La coopération avec la France est devenue pour l’Allemagne un moyen de brûler les étapes et de remonter plus vite vers le haut de cette filière : l’aéronautique militaire.

L’autre volet de la coopération militaire franco-allemande est plus important encore. Il concerne le projet SCAF (système de combat aérien du futur) et qui vise au remplacement du chasseur-bombardier Rafale à l’horizon 2035. Dans ce projet, le leadership devait revenir à la France, fortes de ses réalisations dans ce domaine. Cependant, l’Allemagne ne l’entend pas de cette oreille. Elle a réclamé haut et fort l’accès aux technologies et aux savoir-faire de Dassault afin de les réutiliser dans d’autres projets. Si l’Allemagne parvenait à ses fins, au nom de la parité technologique, s’en serait fini du leadership technologique français dans le projet d’avion de combat du futur. L’Allemagne aurait réussi à accéder à la fine pointe des technologies françaises en matière d’aéronautique militaire et, à n’en pas douter, elle saura en faire un bon usage industriel et commercial. Cette évolution représenterait une véritable défaite industrielle pour la France.

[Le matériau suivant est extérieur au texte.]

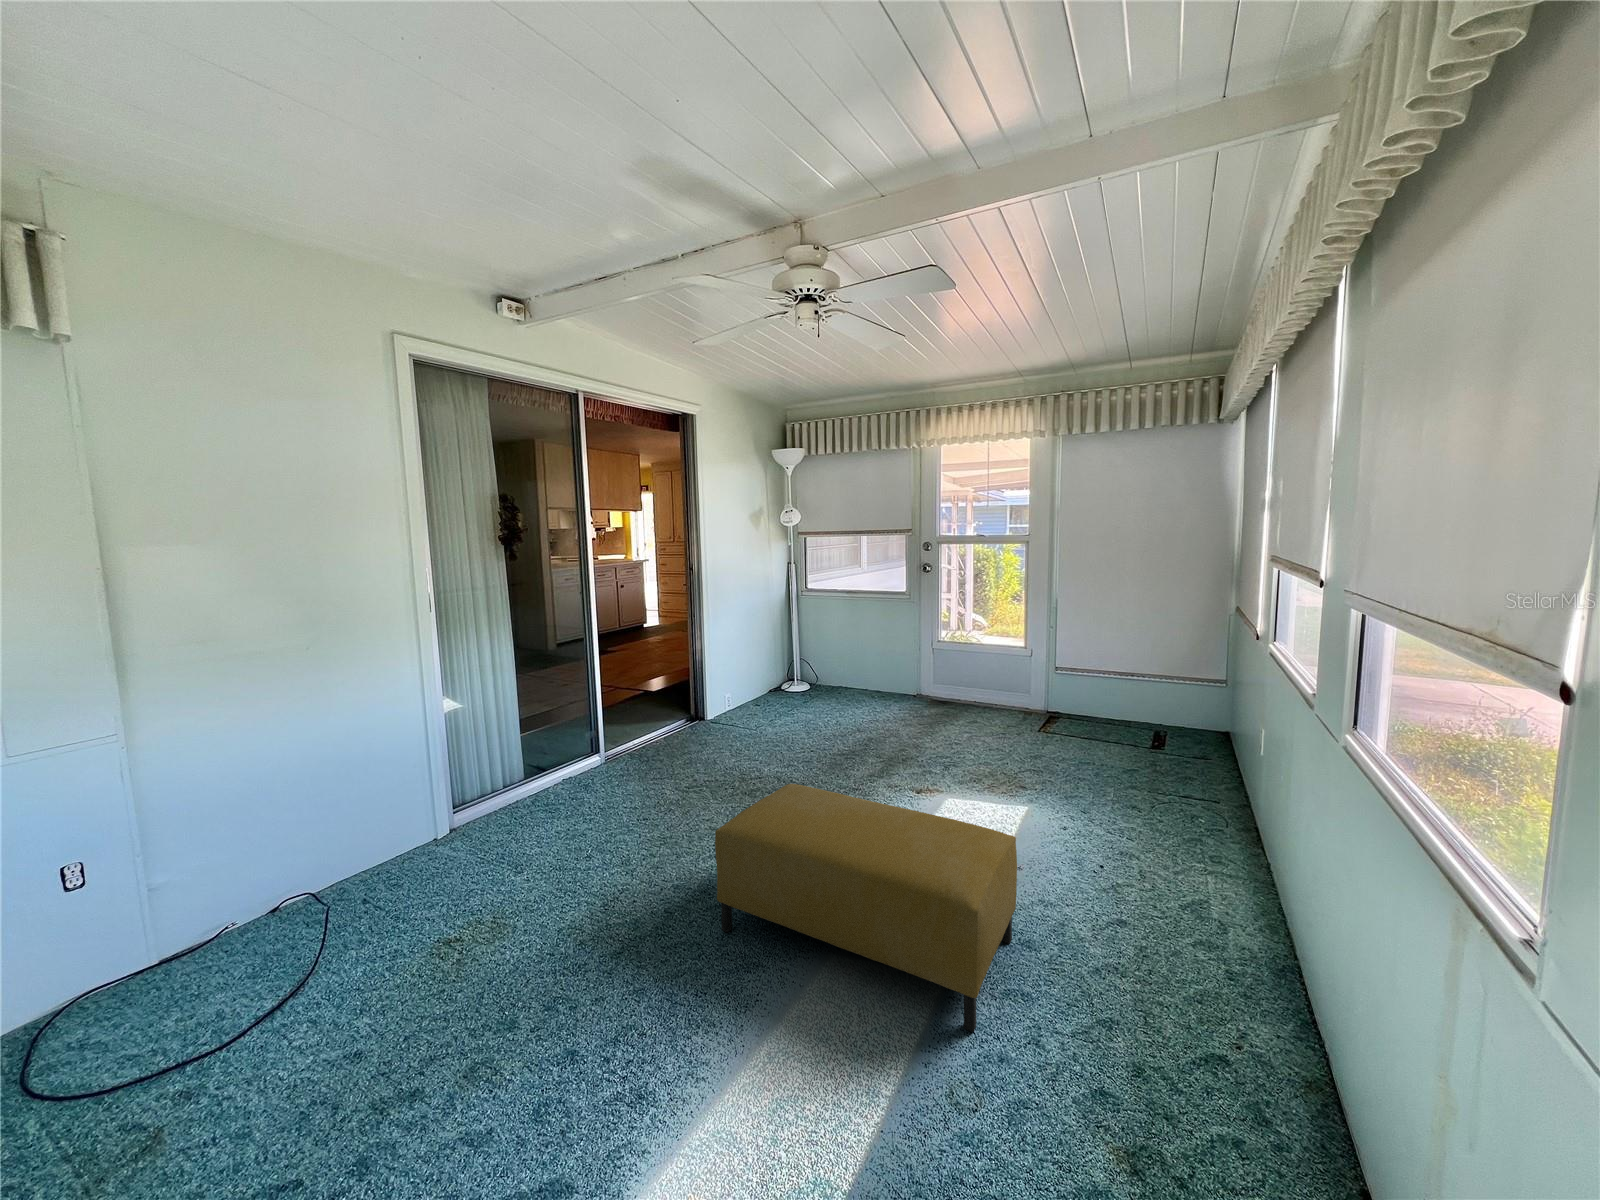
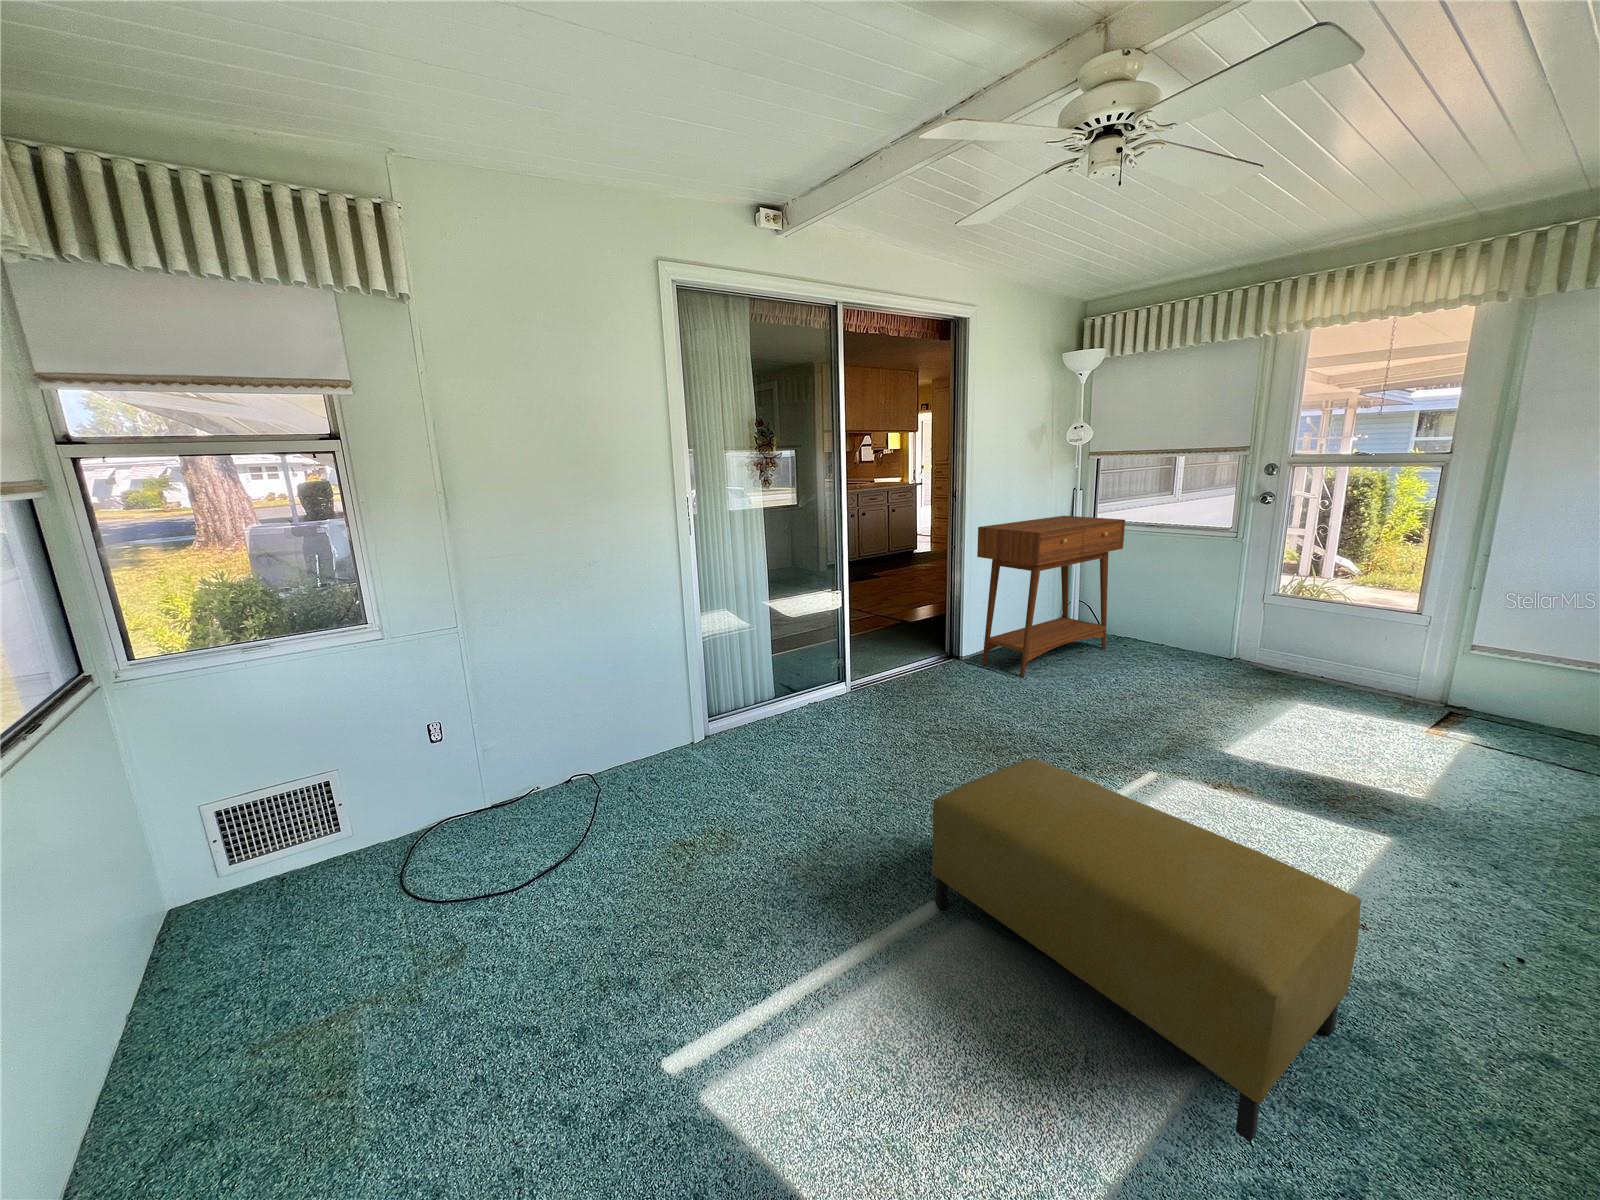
console table: none [717,585,832,726] -> present [977,516,1125,677]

De son côté, l’Allemagne est dans sa logique. Elle n’abandonne aucun de ses savoir-faire et cherche à élargir sa palette de compétences technologiques civiles et militaires.

 

La France a, sans le savoir, mis le doigt dans un périlleux engrenage où elle court le risque de sortir perdante.

Paris, sous la pression de Bercy, applique souvent une logique du "moins disant" qui l’amène à condamner les entreprises françaises du secteur de la défense au profit d’une politique d’achat sur catalogue à l’étranger. Au moment où la plupart des pays s’efforcent de renforcer leurs capacités industrielles nationales de production d’armement, la France, qui se trouvait dans une position forte, préfère s’en remettre à d’autres. Nous sommes en train de refaire dans l’armement les mêmes erreurs que nous avons faites dans le domaine de la santé et que nous payons à présent au prix fort.